The paper defends Clinton’s proposals for tweaks to the inadequate Dodd-Frank, and lauds her milquetoast proposals for “controls on high-frequency trading and stronger curbs on bank speculation in derivatives” as if they are enough to defend Main Street from Wall Street.
The editorial writers likely cramped up with their stretch defending Hillary’s “pledge to support the well-being and rights of working Americans.” Where was Clinton as labor unions shriveled following sustained attacks from business lobbies, offshoring of manufacturing jobs, and the anti-labor policies of recent presidents including those of “her brilliant and flawed husband”? Seen her at a Fight for $15 rally? Opportunistic labor leaders may endorse Hillary, but the rank and file is hardly enthused.
Like the candidate herself, the Times highlights her feminist icon status, as if reproductive rights and verbal support for equal pay were all American women need.The paper is satisfied by her underwhelming proposals for paid family leave, child care and work schedule stabilization. The contradictions between her brand of feminism and the substance of her corporate Democrat economic policies—including eager backing for “free trade agreements”—go unaddressed. The Times explains her recent reversal on the Trans-Pacific Partnership, a corporate domination scheme for which she robustly campaigned as Secretary of State, as “a refreshing willingness to learn.”
The editorial finds in Clinton a “steeliness that will serve her well in negotiating with a difficult Congress on critically important issues like climate change.” It ignores that she waited to oppose the Keystone XL pipeline until it was going down to defeat. There’s nothing about her years-long sales pitch for fracking overseas. The deluge of oil money flowing to the Clinton Foundation is skipped. Her support for offshore drilling and lack of leadership on climate change go unraised. At best, Hillary Clinton’s energy and environmental policies would look like Barack Obama’s third term. At worst, they’d look like Bill Clinton’s.
The Times case against Bernie is the same thin gruel dished up by the Washington Post, and the growing chorus of liberal attacks on the Vermonter as he catches on with publics in early primary states. He lacks experience (after serving as a mayor, member of Congress, and US Senator), exhibits insufficient “breadth of policy ideas” (while his program puts everybody but Jill Stein’s to shame), and lacks realism (the editorial flags his calls for dismantling too big to fail banks and for Medicare for All).

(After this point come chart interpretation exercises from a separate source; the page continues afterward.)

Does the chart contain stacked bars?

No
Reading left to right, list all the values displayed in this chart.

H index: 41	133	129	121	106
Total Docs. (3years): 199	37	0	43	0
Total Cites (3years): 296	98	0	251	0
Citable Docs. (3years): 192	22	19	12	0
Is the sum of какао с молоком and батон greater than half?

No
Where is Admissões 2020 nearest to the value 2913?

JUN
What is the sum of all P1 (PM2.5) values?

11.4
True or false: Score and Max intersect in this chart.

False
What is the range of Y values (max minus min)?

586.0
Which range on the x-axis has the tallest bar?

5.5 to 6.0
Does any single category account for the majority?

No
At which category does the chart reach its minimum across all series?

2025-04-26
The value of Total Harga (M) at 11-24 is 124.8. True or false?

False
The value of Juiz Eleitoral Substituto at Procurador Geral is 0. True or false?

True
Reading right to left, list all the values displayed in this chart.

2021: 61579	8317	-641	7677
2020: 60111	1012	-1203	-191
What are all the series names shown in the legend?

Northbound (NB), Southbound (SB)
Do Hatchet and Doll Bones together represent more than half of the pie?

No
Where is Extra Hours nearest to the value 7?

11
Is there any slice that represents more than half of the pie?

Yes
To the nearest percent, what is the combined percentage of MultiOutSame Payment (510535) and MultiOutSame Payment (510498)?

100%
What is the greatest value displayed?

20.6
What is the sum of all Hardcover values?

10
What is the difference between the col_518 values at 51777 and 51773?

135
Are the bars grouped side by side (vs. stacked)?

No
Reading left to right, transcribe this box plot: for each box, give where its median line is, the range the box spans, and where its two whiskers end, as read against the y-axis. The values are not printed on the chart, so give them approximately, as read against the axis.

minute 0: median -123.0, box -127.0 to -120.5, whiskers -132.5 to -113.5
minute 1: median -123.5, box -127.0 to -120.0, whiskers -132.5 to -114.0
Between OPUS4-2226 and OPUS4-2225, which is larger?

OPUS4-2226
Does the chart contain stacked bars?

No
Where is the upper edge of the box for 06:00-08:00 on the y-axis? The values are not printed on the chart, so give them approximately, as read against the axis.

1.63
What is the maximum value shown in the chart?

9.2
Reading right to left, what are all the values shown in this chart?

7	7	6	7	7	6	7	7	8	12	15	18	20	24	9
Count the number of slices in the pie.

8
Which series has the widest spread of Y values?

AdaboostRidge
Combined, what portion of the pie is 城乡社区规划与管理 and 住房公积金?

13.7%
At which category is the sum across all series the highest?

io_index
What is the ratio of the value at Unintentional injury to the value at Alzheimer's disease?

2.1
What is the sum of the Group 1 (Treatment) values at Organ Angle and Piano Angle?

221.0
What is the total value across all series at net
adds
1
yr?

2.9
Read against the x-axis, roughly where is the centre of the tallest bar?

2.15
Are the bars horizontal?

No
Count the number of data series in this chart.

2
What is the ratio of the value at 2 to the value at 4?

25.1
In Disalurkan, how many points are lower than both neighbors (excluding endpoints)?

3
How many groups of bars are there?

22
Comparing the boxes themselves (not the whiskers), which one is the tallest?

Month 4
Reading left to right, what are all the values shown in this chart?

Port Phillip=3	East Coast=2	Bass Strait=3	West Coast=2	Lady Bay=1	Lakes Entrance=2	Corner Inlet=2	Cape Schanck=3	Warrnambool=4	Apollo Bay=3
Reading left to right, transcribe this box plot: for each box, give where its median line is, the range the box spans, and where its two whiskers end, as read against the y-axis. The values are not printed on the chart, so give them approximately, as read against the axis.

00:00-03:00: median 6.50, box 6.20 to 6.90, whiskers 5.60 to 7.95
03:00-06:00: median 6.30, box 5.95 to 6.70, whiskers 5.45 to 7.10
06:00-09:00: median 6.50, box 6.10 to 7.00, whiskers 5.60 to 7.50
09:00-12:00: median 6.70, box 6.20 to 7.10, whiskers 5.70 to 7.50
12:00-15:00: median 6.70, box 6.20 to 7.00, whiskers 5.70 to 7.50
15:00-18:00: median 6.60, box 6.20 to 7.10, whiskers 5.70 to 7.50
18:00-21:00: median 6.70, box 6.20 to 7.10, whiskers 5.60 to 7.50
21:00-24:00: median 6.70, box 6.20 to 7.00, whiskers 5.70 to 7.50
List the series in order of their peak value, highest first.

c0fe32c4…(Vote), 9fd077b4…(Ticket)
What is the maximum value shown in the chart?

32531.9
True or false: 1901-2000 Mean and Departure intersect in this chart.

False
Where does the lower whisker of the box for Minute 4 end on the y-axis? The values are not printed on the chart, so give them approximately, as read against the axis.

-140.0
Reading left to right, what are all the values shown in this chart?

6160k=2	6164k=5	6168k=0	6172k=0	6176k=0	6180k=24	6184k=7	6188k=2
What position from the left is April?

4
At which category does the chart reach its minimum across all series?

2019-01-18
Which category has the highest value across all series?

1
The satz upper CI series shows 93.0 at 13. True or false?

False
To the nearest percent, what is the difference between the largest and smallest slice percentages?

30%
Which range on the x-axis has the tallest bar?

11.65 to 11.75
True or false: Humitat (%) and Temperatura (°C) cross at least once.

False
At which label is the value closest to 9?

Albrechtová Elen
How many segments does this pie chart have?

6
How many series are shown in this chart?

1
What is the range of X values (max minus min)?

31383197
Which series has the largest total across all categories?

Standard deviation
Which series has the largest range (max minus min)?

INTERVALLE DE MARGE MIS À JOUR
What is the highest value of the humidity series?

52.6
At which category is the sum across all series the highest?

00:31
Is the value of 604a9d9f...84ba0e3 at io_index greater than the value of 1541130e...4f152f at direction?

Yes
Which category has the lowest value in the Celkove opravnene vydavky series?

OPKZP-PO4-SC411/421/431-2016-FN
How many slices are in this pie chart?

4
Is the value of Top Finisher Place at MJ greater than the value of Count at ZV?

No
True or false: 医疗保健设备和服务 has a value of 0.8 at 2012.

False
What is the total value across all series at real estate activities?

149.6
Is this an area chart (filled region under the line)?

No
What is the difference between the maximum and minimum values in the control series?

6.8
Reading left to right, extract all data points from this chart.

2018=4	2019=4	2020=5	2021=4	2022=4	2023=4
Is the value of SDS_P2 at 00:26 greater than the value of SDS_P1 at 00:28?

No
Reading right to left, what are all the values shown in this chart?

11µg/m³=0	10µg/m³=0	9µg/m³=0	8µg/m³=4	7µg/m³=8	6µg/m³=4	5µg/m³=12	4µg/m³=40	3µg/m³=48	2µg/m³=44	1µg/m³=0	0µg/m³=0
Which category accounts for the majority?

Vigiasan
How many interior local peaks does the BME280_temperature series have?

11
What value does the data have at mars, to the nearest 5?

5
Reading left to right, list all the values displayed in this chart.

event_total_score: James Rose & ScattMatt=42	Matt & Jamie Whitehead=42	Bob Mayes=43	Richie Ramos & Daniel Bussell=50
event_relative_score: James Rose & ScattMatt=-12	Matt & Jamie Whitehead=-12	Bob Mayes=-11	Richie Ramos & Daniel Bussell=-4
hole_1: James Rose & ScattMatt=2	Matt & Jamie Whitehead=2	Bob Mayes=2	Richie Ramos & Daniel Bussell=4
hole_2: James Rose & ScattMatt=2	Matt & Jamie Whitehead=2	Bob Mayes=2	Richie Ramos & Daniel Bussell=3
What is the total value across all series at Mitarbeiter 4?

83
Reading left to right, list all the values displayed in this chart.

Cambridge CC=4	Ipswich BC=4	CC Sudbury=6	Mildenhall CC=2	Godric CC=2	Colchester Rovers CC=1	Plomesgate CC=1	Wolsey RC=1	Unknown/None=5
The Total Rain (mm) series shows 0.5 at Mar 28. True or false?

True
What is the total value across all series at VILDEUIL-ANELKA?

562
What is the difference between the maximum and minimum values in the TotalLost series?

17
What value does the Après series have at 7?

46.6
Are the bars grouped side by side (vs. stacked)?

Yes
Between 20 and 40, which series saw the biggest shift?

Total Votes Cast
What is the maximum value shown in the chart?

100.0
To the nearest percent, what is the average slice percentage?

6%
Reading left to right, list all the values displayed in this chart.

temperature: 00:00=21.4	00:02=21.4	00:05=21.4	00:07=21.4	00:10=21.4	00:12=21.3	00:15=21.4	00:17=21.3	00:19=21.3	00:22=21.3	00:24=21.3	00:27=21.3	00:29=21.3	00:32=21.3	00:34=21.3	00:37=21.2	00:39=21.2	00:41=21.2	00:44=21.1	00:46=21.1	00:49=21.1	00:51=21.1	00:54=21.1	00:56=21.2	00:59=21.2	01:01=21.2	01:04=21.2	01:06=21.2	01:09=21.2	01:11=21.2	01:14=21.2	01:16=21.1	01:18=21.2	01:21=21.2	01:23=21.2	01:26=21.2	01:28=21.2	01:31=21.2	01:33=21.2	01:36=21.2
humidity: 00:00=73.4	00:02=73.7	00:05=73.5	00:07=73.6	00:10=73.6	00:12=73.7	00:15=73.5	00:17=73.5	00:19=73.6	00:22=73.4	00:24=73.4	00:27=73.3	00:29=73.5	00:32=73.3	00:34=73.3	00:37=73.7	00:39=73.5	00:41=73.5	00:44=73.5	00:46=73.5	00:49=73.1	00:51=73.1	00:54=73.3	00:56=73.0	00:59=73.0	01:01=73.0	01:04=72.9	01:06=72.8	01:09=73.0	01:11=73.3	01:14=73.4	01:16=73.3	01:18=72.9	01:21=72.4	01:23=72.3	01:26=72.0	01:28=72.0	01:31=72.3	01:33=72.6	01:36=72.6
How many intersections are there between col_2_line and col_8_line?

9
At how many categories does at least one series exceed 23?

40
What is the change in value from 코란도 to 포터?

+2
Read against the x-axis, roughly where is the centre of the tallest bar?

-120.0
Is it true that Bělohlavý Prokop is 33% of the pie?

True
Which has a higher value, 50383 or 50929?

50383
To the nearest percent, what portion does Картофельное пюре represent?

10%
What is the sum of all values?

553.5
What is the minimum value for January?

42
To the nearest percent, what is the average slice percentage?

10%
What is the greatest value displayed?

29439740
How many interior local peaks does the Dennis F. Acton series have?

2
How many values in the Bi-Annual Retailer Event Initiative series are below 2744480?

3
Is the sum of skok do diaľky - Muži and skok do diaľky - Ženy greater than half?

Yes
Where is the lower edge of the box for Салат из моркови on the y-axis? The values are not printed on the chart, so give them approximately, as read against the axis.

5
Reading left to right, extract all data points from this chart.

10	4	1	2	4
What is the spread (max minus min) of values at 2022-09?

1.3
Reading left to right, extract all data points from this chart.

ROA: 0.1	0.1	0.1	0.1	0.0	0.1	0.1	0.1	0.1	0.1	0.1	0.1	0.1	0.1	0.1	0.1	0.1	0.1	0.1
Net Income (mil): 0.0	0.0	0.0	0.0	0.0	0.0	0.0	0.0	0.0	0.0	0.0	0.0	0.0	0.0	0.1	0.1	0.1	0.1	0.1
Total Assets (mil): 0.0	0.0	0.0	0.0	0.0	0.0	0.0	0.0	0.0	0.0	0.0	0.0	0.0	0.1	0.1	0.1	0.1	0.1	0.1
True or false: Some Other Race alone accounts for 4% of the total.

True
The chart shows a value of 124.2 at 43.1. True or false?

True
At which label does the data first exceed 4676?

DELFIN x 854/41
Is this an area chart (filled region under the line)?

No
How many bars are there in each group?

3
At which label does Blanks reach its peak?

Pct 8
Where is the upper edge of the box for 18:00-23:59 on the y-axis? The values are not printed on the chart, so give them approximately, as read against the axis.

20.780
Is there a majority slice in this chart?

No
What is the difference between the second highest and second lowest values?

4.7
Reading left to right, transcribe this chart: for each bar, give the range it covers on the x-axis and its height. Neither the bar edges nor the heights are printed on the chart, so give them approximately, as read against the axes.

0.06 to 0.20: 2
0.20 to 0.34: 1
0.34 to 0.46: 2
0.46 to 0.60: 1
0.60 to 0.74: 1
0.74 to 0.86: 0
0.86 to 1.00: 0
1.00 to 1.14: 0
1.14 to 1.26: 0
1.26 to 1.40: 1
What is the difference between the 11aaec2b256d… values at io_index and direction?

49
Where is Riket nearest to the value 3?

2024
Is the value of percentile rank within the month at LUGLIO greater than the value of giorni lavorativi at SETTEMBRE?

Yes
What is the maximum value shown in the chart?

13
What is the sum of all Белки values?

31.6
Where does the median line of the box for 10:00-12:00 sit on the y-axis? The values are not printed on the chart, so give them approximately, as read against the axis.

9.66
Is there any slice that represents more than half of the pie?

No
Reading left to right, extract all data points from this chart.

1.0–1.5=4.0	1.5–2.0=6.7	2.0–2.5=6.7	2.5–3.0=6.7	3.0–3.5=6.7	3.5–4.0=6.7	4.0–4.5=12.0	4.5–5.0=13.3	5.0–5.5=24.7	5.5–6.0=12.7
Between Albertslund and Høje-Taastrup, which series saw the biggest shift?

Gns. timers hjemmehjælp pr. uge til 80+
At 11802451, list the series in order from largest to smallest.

Like the Clinton campaign, the editorial writers gun control-bait a guy with a D- rating from the NRA, and suggest Hillary is the better women’s advocate because she came out against the Hyde Amendment before Sanders did.
The Times apparently believes Hillary is more electable than Bernie, despite polls showing that Sanders matches up as well against the Republican field as does Clinton. The timing of the endorsement is telling, coming right before the Iowa caucuses (just like its endorsement of Clinton in 2008). The editorial board must be nervous that someone besides their preferred candidate wins in Iowa, again.